■ **DIRECTIONS**: What follows is a set of records. Retype them exactly, leaving out the pictures.

■ **RECORD EXCERPTS**:
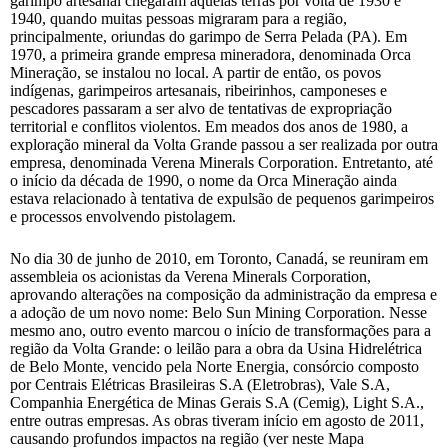
garimpo artesanal chegaram àquelas terras por volta de 1930 e
1940, quando muitas pessoas migraram para a região,
principalmente, oriundas do garimpo de Serra Pelada (PA). Em
1970, a primeira grande empresa mineradora, denominada Orca
Mineração, se instalou no local. A partir de então, os povos
indígenas, garimpeiros artesanais, ribeirinhos, camponeses e
pescadores passaram a ser alvo de tentativas de expropriação
territorial e conflitos violentos. Em meados dos anos de 1980, a
exploração mineral da Volta Grande passou a ser realizada por outra
empresa, denominada Verena Minerals Corporation. Entretanto, até
o início da década de 1990, o nome da Orca Mineração ainda
estava relacionado à tentativa de expulsão de pequenos garimpeiros
e processos envolvendo pistolagem.
No dia 30 de junho de 2010, em Toronto, Canadá, se reuniram em
assembleia os acionistas da Verena Minerals Corporation,
aprovando alterações na composição da administração da empresa e
a adoção de um novo nome: Belo Sun Mining Corporation. Nesse
mesmo ano, outro evento marcou o início de transformações para a
região da Volta Grande: o leilão para a obra da Usina Hidrelétrica
de Belo Monte, vencido pela Norte Energia, consórcio composto
por Centrais Elétricas Brasileiras S.A (Eletrobras), Vale S.A,
Companhia Energética de Minas Gerais S.A (Cemig), Light S.A.,
entre outras empresas. As obras tiveram início em agosto de 2011,
causando profundos impactos na região (ver neste Mapa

■ **COMPLETED EXERCISE**:
garimpo artesanal chegaram àquelas terras por volta de 1930 e
1940, quando muitas pessoas migraram para a região,
principalmente, oriundas do garimpo de Serra Pelada (PA). Em
1970, a primeira grande empresa mineradora, denominada Orca
Mineração, se instalou no local. A partir de então, os povos
indígenas, garimpeiros artesanais, ribeirinhos, camponeses e
pescadores passaram a ser alvo de tentativas de expropriação
territorial e conflitos violentos. Em meados dos anos de 1980, a
exploração mineral da Volta Grande passou a ser realizada por outra
empresa, denominada Verena Minerals Corporation. Entretanto, até
o início da década de 1990, o nome da Orca Mineração ainda
estava relacionado à tentativa de expulsão de pequenos garimpeiros
e processos envolvendo pistolagem.
No dia 30 de junho de 2010, em Toronto, Canadá, se reuniram em
assembleia os acionistas da Verena Minerals Corporation,
aprovando alterações na composição da administração da empresa e
a adoção de um novo nome: Belo Sun Mining Corporation. Nesse
mesmo ano, outro evento marcou o início de transformações para a
região da Volta Grande: o leilão para a obra da Usina Hidrelétrica
de Belo Monte, vencido pela Norte Energia, consórcio composto
por Centrais Elétricas Brasileiras S.A (Eletrobras), Vale S.A,
Companhia Energética de Minas Gerais S.A (Cemig), Light S.A.,
entre outras empresas. As obras tiveram início em agosto de 2011,
causando profundos impactos na região (ver neste Mapa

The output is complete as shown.